Re: ResourceOwner refactoring - Mailing list pgsql-hackers

From Heikki Linnakangas
Subject Re: ResourceOwner refactoring
Date
Msg-id bf88d2a9-a7bc-3d68-57e3-abfba87832e9@iki.fi
Whole thread Raw
In response to Re: ResourceOwner refactoring  (Andres Freund <andres@anarazel.de>)
Responses Re: ResourceOwner refactoring  (Aleksander Alekseev <aleksander@timescale.com>)
List pgsql-hackers
On 01/11/2022 17:42, Andres Freund wrote:
> On 2022-11-01 12:39:39 +0200, Heikki Linnakangas wrote:
>> If we do need to worry about release order, perhaps add a "priority" or
>> "phase" to each resource kind, and release them in priority order. We
>> already have before- and after-locks as phases, but we could generalize
>> that.
>>
>> However, I feel that trying to enforce a particular order moves the
>> goalposts. If we need that, let's add it as a separate patch later.
> 
> Like Robert, I think that the patch is moving the goalpost...

Ok, I added a release-priority mechanism to this. New patchset attached. 
I added it as a separate patch on top of the previous patches, as 
v13-0003-Release-resources-in-priority-order.patch, to make it easier to 
see what changed after the previous patchset version. But it should be 
squashed with patch 0002 before committing.

In this implementation, when you call ResourceOwnerRelease(), the 
array/hash table is sorted by phase and priority, and the callbacks are 
called in that order. To make that feasible, I had to add one limitation:

After you call ResourceOwnerRelease(RESOURCE_RELEASE_BEFORE_LOCKS), you 
cannot continue using the resource owner. You now get an error if you 
try to call ResourceOwnerRemember() or ResourceOwnerForget() after 
ResourceOwnerRelease(). Previously, it was allowed, but if you 
remembered any more before-locks resources after calling 
ResourceOwnerRelease(RESOURCE_RELEASE_BEFORE_LOCKS), you had to be 
careful to release them manually, or you hit an assertion failure when 
deleting the ResourceOwner.

We did that sometimes with relcache references in AbortSubTransaction(), 
in AtEOSubXact_Inval(). Regression tests caught that case. I worked 
around that in AbortSubTransaction() by switching to the parent 
subxact's resource owner between the phases. Other end-of-transaction 
routines also perform some tasks between the phases, but AFAICS they 
don't try to remember any extra resources. It's a bit hard to tell, 
though, there's a lot going on in AtEOXact_Inval().

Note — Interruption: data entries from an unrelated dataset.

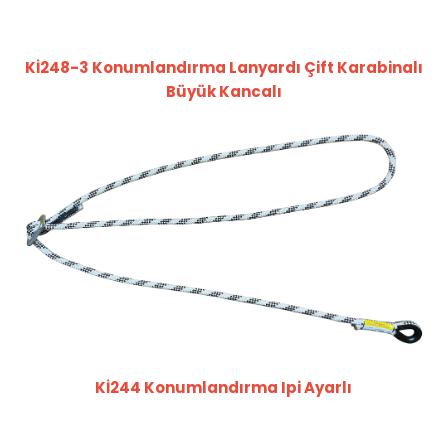
Kİ248-3 Konumlandırma Lanyardı Çift Karabinalı
Büyük Kancalı
Kİ244 Konumlandırma Ipi Ayarlı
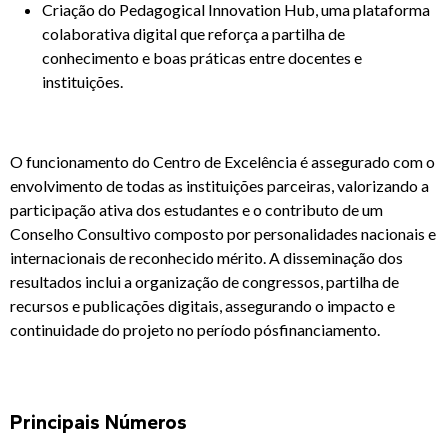
Criação do Pedagogical Innovation Hub, uma plataforma
colaborativa digital que reforça a partilha de
conhecimento e boas práticas entre docentes e
instituições.
O funcionamento do Centro de Excelência é assegurado com o
envolvimento de todas as instituições parceiras, valorizando a
participação ativa dos estudantes e o contributo de um
Conselho Consultivo composto por personalidades nacionais e
internacionais de reconhecido mérito. A disseminação dos
resultados inclui a organização de congressos, partilha de
recursos e publicações digitais, assegurando o impacto e
continuidade do projeto no período pósfinanciamento.
Principais Números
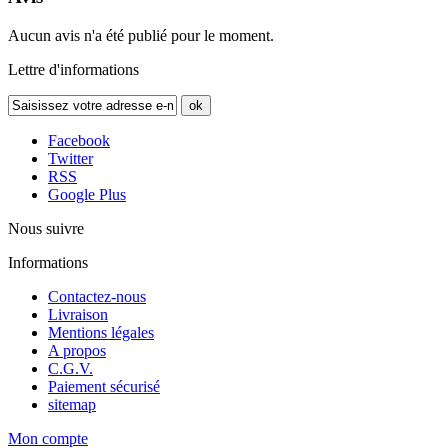
Aucun avis n'a été publié pour le moment.
Lettre d'informations
ok
Facebook
Twitter
RSS
Google Plus
Nous suivre
Informations
Contactez-nous
Livraison
Mentions légales
A propos
C.G.V.
Paiement sécurisé
sitemap
Mon compte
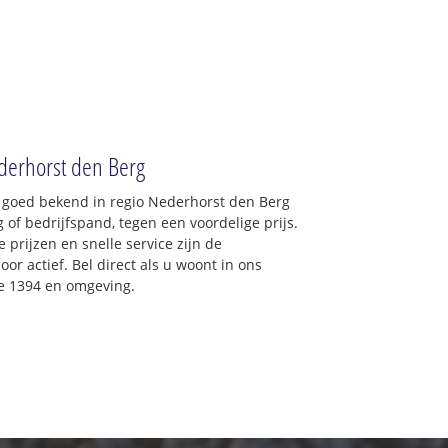
Nederhorst den Berg
: goed bekend in regio Nederhorst den Berg
 of bedrijfspand, tegen een voordelige prijs.
 prijzen en snelle service zijn de
oor actief. Bel direct als u woont in ons
e 1394 en omgeving.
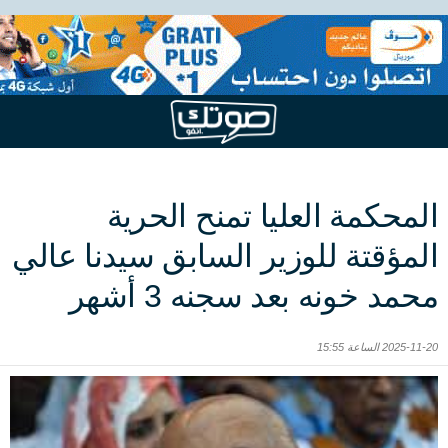
المحكمة العليا تمنح الحرية
المؤقتة للوزير السابق سيدنا عالي
محمد خونه بعد سجنه 3 أشهر
2025-11-20 الساعة 15:55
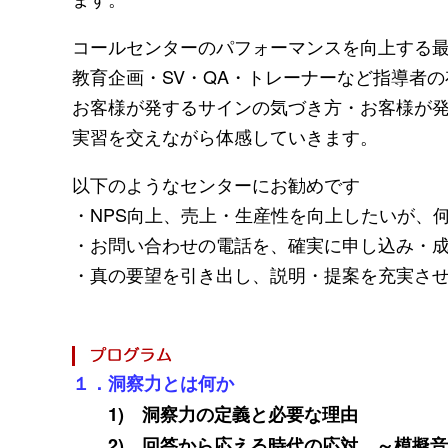
コールセンターのパフォーマンスを向上する
教育企画・SV・QA・トレーナーなど指導者
お客様が発するサインの気づき方・お客様が
実習を交えながら体感していきます。
以下のようなセンターにお勧めです
・NPS向上、売上・生産性を向上したいが、
・お問い合わせの電話を、確実に申し込み・
・真の要望を引き出し、説明・提案を充実さ
１．洞察力とは何か
1) 洞察力の定義と必要な理由
2) 回答から応える時代の応対 ～模擬音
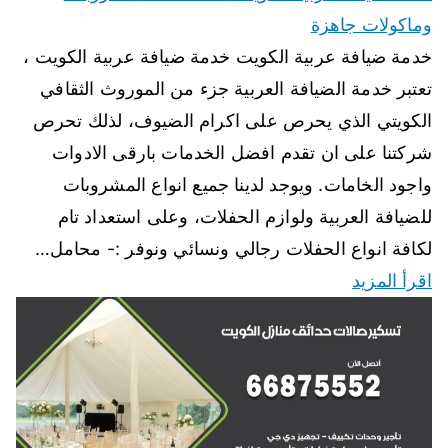
وماكولات جاهزة
خدمة ضيافة عربية الكويت خدمة ضيافة عربية الكويت ،
تعتبر خدمة الضيافة العربية جزء من الموروث الثقافي
الكويتي الذي يحرص على اكرام الضيوف، لذلك تحرص
شركتنا على ان تقدم افضل الخدمات بارقى الادوات
واجود الخامات. ويوجد لدينا جميع انواع المشروبات
للضيافة العربية ولوازم الحفلات، وعلى استعداد تام
لكافة انواع الحفلات رجالي ونسائي ونوفر :- محامل…
اقرأ المزيد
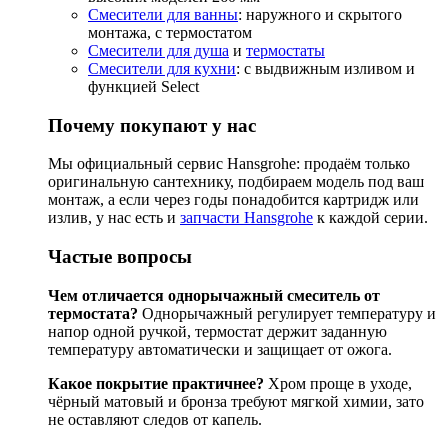
Смесители для ванны
: наружного и скрытого
монтажа, с термостатом
Смесители для душа
и
термостаты
Смесители для кухни
: с выдвижным изливом и
функцией Select
Почему покупают у нас
Мы официальный сервис Hansgrohe: продаём только
оригинальную сантехнику, подбираем модель под ваш
монтаж, а если через годы понадобится картридж или
излив, у нас есть и
запчасти Hansgrohe
к каждой серии.
Частые вопросы
Чем отличается однорычажный смеситель от
термостата?
Однорычажный регулирует температуру и
напор одной ручкой, термостат держит заданную
температуру автоматически и защищает от ожога.
Какое покрытие практичнее?
Хром проще в уходе,
чёрный матовый и бронза требуют мягкой химии, зато
не оставляют следов от капель.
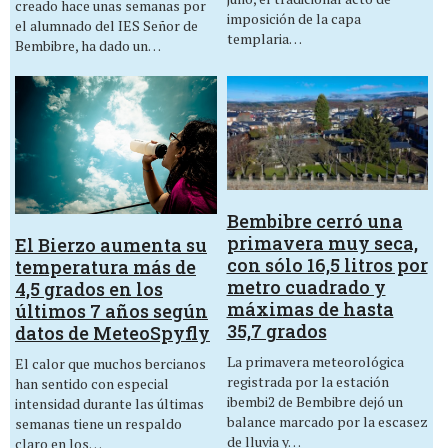
creado hace unas semanas por
imposición de la capa
el alumnado del IES Señor de
templaria…
Bembibre, ha dado un…
Bembibre cerró una
primavera muy seca,
El Bierzo aumenta su
con sólo 16,5 litros por
temperatura más de
metro cuadrado y
4,5 grados en los
máximas de hasta
últimos 7 años según
35,7 grados
datos de MeteoSpyfly
La primavera meteorológica
El calor que muchos bercianos
registrada por la estación
han sentido con especial
ibembi2 de Bembibre dejó un
intensidad durante las últimas
balance marcado por la escasez
semanas tiene un respaldo
de lluvia y…
claro en los…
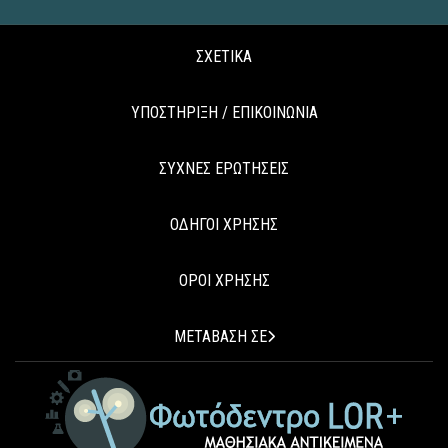
ΣΧΕΤΙΚΑ
ΥΠΟΣΤΗΡΙΞΗ / ΕΠΙΚΟΙΝΩΝΙΑ
ΣΥΧΝΕΣ ΕΡΩΤΗΣΕΙΣ
ΟΔΗΓΟΙ ΧΡΗΣΗΣ
ΟΡΟΙ ΧΡΗΣΗΣ
ΜΕΤΑΒΑΣΗ ΣΕ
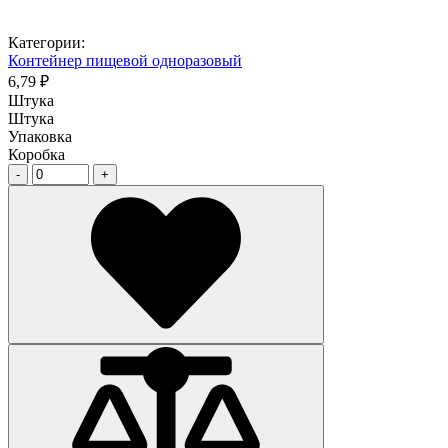
Категории:
Контейнер пищевой одноразовый
6,79 ₽
Штука
Штука
Упаковка
Коробка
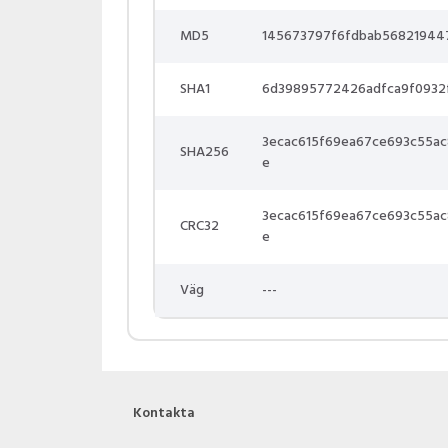
MD5
145673797f6fdbab56821944
SHA1
6d39895772426adfca9f0932
3ecac615f69ea67ce693c55a
SHA256
e
3ecac615f69ea67ce693c55a
CRC32
e
Väg
---
Kontakta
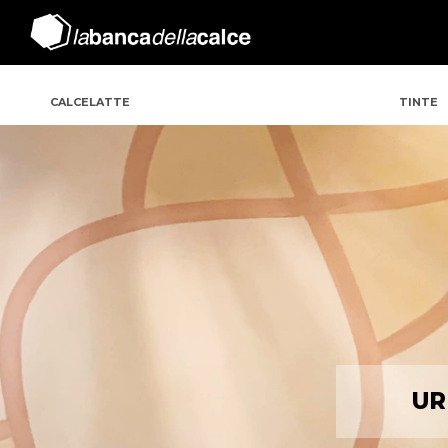
CALCELATTE
TINTE
UR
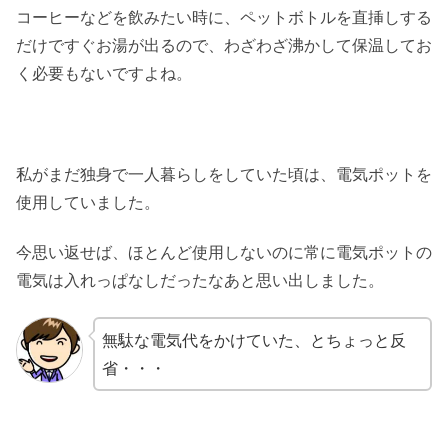
コーヒーなどを飲みたい時に、ペットボトルを直挿しする
だけですぐお湯が出るので、わざわざ沸かして保温してお
く必要もないですよね。
私がまだ独身で一人暮らしをしていた頃は、電気ポットを
使用していました。
今思い返せば、ほとんど使用しないのに常に電気ポットの
電気は入れっぱなしだったなあと思い出しました。
無駄な電気代をかけていた、とちょっと反
省・・・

A more general fix would be to have special ResourceOwner for use at 
end-of-transaction, similar to the TransactionAbortContext memory 
context. But in general, end-of-transaction activities should be kept 
simple, especially between the release phases, so I feel that having to 
remember extra resources there is a bad code smell and we shouldn't 
encourage that. Perhaps there is a better fix or workaround for the 
known case in AbortSubTransaction(), too, that would avoid having to 
remember any resources there.

I added a test module in src/test/modules/test_resowner to test those cases.

Also, I changed the ReleaseResource callback's contract so that the 
callback no longer needs to call ResourceOwnerForget. That required some 
changes in bufmgr.c and some other files, to avoid calling 
ResourceOwnerForget when the resource is released by the callback.

There are no changes to the performance-critical Remember/Forget 
codepaths, the performance is the same as before.